Plus récemment (en avril 2016), le mathématicien et informaticien Nicolas Trotignon (de Normale Sup’ Lyon), a consacré sur son blog une série de brefs billets à des travaux qu’il dénomme Ouchanpo :
Je propose ici un travail anouchanpiste («an» veut dire «analytique»). C’est-dire qu’on va analyser les contraintes formelles dans des chansons classiques. Je remets à plus tard le synthouchanpisme («synth» veut dire «synthétique») qui se propose d’inventer et d’appliquer des contraintes nouvelles. Disons à beaucoup plus tard, quand je serai vraiment désespéré de ne plus rien trouver pour ce blog, et après vous avoir fourgué les 5000 chansons de Pierre Delanoë traduites en japonnais. (sic)
De Georges Brassens à Bobby Lapointe, il relève ainsi quelques ouchanpismes par anticipation (que d’aucun nommeraient peut-être "curiosités musicales"?), pas inintéressants quoique restant toujours à l’état d’ébauche.

**DONNÉES FOURNIES:**

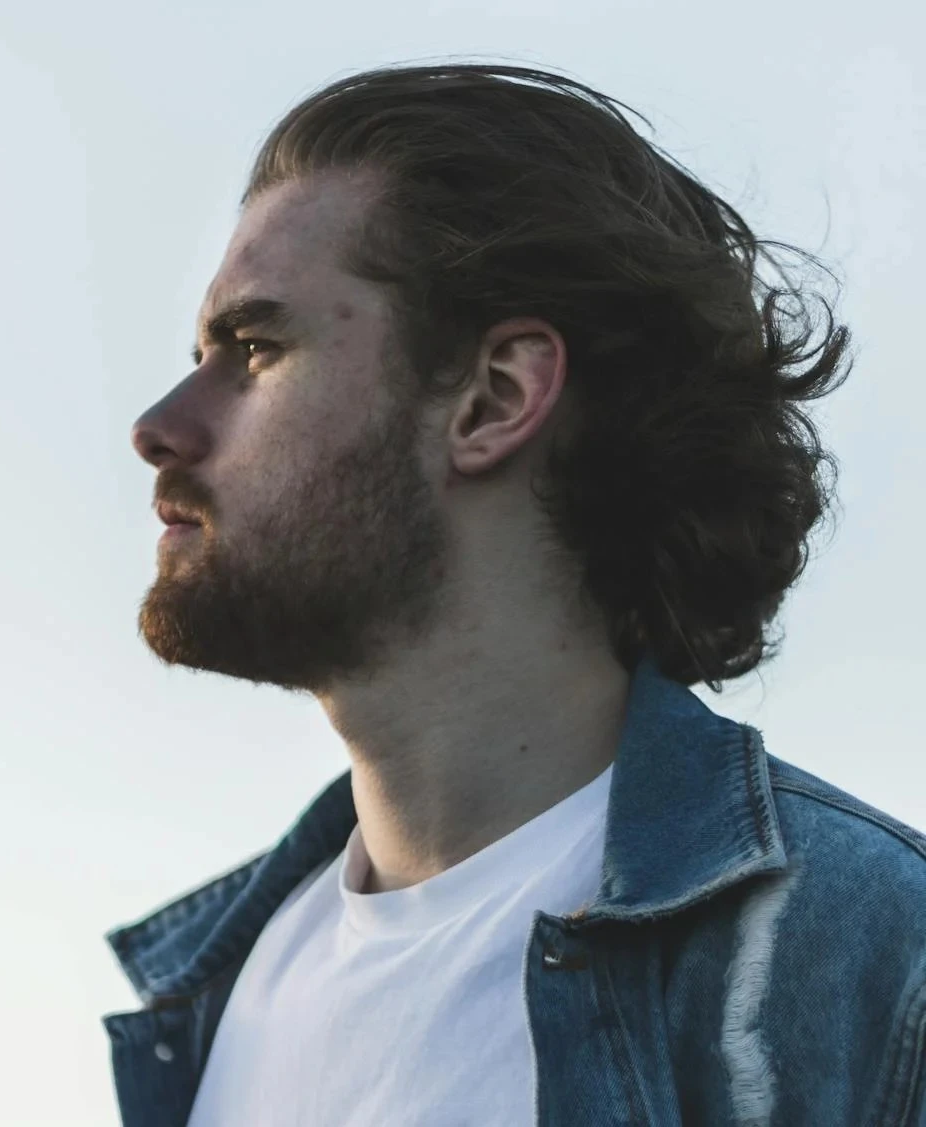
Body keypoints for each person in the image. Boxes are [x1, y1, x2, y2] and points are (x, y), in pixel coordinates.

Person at [103, 63, 926, 1126]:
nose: (159, 424)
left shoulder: (871, 960)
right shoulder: (214, 996)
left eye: (255, 349)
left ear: (493, 398)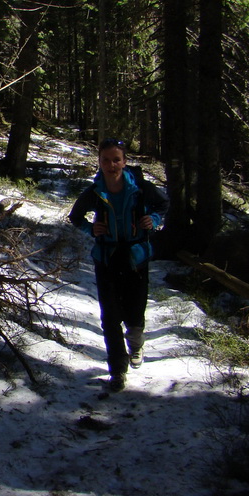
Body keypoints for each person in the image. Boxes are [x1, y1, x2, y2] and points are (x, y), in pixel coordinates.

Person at [68, 138, 169, 392]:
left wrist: (153, 219)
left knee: (134, 313)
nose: (111, 165)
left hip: (136, 256)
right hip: (107, 257)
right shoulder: (95, 192)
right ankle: (117, 370)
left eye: (116, 159)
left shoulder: (141, 187)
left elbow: (163, 203)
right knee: (110, 317)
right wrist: (92, 229)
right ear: (99, 163)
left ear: (124, 162)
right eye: (106, 160)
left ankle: (135, 345)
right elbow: (75, 217)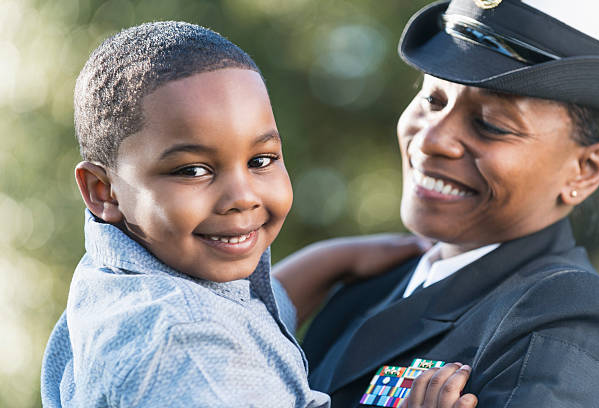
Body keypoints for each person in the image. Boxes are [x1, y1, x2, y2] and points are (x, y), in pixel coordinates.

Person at [39, 21, 434, 407]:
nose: (242, 197)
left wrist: (336, 261)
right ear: (102, 191)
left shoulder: (122, 275)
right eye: (193, 170)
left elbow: (242, 307)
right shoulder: (186, 351)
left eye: (261, 160)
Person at [273, 0, 599, 407]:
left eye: (490, 125)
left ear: (585, 169)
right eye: (433, 100)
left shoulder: (564, 318)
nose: (430, 140)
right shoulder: (368, 287)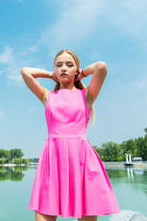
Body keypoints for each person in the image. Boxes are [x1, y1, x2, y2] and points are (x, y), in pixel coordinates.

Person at [20, 50, 121, 221]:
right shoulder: (47, 96)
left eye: (69, 65)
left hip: (82, 160)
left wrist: (81, 75)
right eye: (59, 65)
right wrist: (51, 75)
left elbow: (101, 67)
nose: (63, 69)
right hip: (53, 158)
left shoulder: (87, 95)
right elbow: (25, 72)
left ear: (76, 70)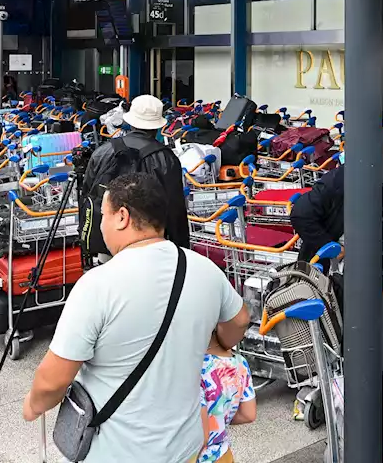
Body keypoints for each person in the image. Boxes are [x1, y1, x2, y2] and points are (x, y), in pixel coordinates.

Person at [22, 171, 250, 463]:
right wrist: (212, 343)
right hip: (187, 446)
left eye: (103, 215)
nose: (101, 225)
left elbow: (52, 381)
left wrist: (32, 405)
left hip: (118, 452)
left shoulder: (97, 285)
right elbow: (239, 321)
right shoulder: (204, 269)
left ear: (122, 217)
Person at [81, 94, 189, 259]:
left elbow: (87, 194)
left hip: (110, 241)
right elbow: (175, 207)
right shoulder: (166, 158)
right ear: (158, 126)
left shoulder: (103, 151)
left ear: (130, 121)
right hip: (150, 244)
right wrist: (181, 246)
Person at [200, 329, 256, 463]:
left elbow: (201, 437)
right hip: (224, 455)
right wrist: (218, 422)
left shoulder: (194, 370)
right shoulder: (239, 362)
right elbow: (248, 414)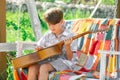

**CONSIGNES:**
A: Réécrivez sous forme de liste le paragraphe du texte sur l'Ouchanpo qui commence par « Je propose ici un travail anouchanpiste », en conservant ses faits principaux.
B: Poursuivez le texte sur l'Ouchanpo après sa dernière phrase.
Les entrées ne sont pas nécessaires pour ce travail.

**RÉPONSES AUX CONSIGNES:**
A:
- Le travail proposé est anouchanpiste, « an » voulant dire « analytique ».
- Il s'agit d'analyser les contraintes formelles présentes dans des chansons classiques.
- Le synthouchanpisme (« synth » pour « synthétique »), qui se propose d'inventer et d'appliquer des contraintes nouvelles, est remis à beaucoup plus tard.
- Ce sera seulement quand l'auteur du blog ne trouvera plus rien à y publier, et après avoir livré les 5000 chansons de Pierre Delanoë traduites en japonais.

B:
Ce qui nous amène aux travaux sans doute les plus discrets, mais les plus intéressants, de ce tour d’horizon : ils sont à trouver, sans aucune surprise, du côté de la toujours plus indispensable Liste Oulipo, qui a d’ailleurs fêté ses vingt ans en 2016. La liste est précisément en deuil ces jours-ci : elle pleure la disparition récente de Dider Bergeret (à quelques jours de son soixantième anniversaire) ; présent sur la liste depuis son tout début, il s’y était distingué par sa gentillesse, son humour et la qualité jamais démentie de ses propositions.
Or Didier Bergeret était également fort intéressé par la chanson. Si la plupart de ses travaux restent consultables dans les archives de la Liste (qui requièrent de s’inscrire), l’on peut toutefois trouver, par exemple, sa contribution en forme de chanson à la BLO16 dédiée à Nicolas Graner. De façon peut-être plus marquante (puisque certains s’en souviennent encore dix-huit ans plus tard), Didier Bergeret avait posté la proposition suivante le 22 mars 1999, que voici reproduite in extenso ; elle pourra donner une idée de la qualité et de la finesse d’un travail authentiquement ou-x-pien :
From: DBERGERET < dbergeret@uvcs.uvic.ca>
To: "Oulipo (E-mail)" < oulipo@quatramaran.ens.fr>
Subject: ouchanpo (long)
Date: Mon, 22 Mar 1999 23:57:02 -0800Dans la série des ouXpo, pourquoi pas un sur la chanson?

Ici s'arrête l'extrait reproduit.